An air-source heat pump can provide very efficient heating and cooling for your home, especially in our hot humid climate. The U.S. Department of Energy offers a very good explanation of how a heat pump works and why it works so well in our region.
When properly installed, an air-source heat pump can deliver one-and-a-half to three times more heat energy to a home than the electrical energy it consumes. This is possible because a heat pump moves heat rather than converting it from a fuel, like in combustion heating systems.
How They Work
A heat pump's refrigeration system consists of a compressor and two coils made of copper tubing (one indoors and one outside), which are surrounded by aluminum fins to aid heat transfer. In the heating mode, liquid refrigerant extracts heat from the outside coils and air, and moves it inside as it evaporates into a gas. The indoor coils transfer heat from the refrigerant as it condenses back into a liquid. A reversing valve, near the compressor, can change the direction of the refrigerant flow for cooling as well as for defrosting the outdoor coils in winter.

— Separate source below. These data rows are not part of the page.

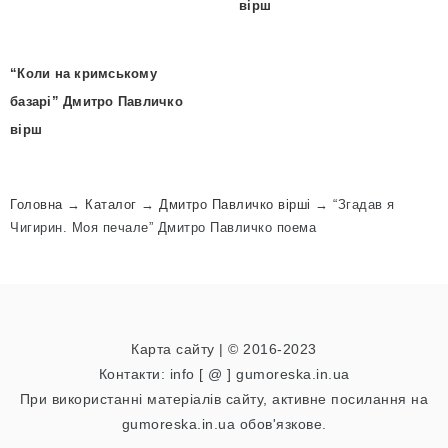
вірш
“Коли на кримському
базарі” Дмитро Павличко
вірш
Головна
→
Каталог
→
Дмитро Павличко вірші
→
“Згадав я
Чигирин. Моя печале” Дмитро Павличко поема
Карта сайту
| © 2016-2023
Контакти: info [ @ ] gumoreska.in.ua
При використанні матеріалів сайту, активне посилання на
gumoreska.in.ua обов'язкове.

When outdoor temperatures fall below 25- 30°F, a less-efficient panel of electric resistance coils, similar to those in your toaster, kicks in to provide indoor heating. The efficiency and performance of today's air-source heat pumps is one-and-a-half to two times greater than those available 30 years ago. This improvement in efficiency has resulted from technical advances and options such as these:
• Thermostatic expansion valves for more precise control of the refrigerant flow to the indoor coil
• Variable speed blowers, which are more efficient and can compensate for some of the adverse effects of restricted ducts, dirty filters, and dirty coils
• Improved coil design
• Improved electric motor and two-speed compressor designs
• Copper tubing, grooved inside to increase surface area.
My advice is to make the most of your dollars you spend on your HVAC and invest in the savings that a heat pump can offer you.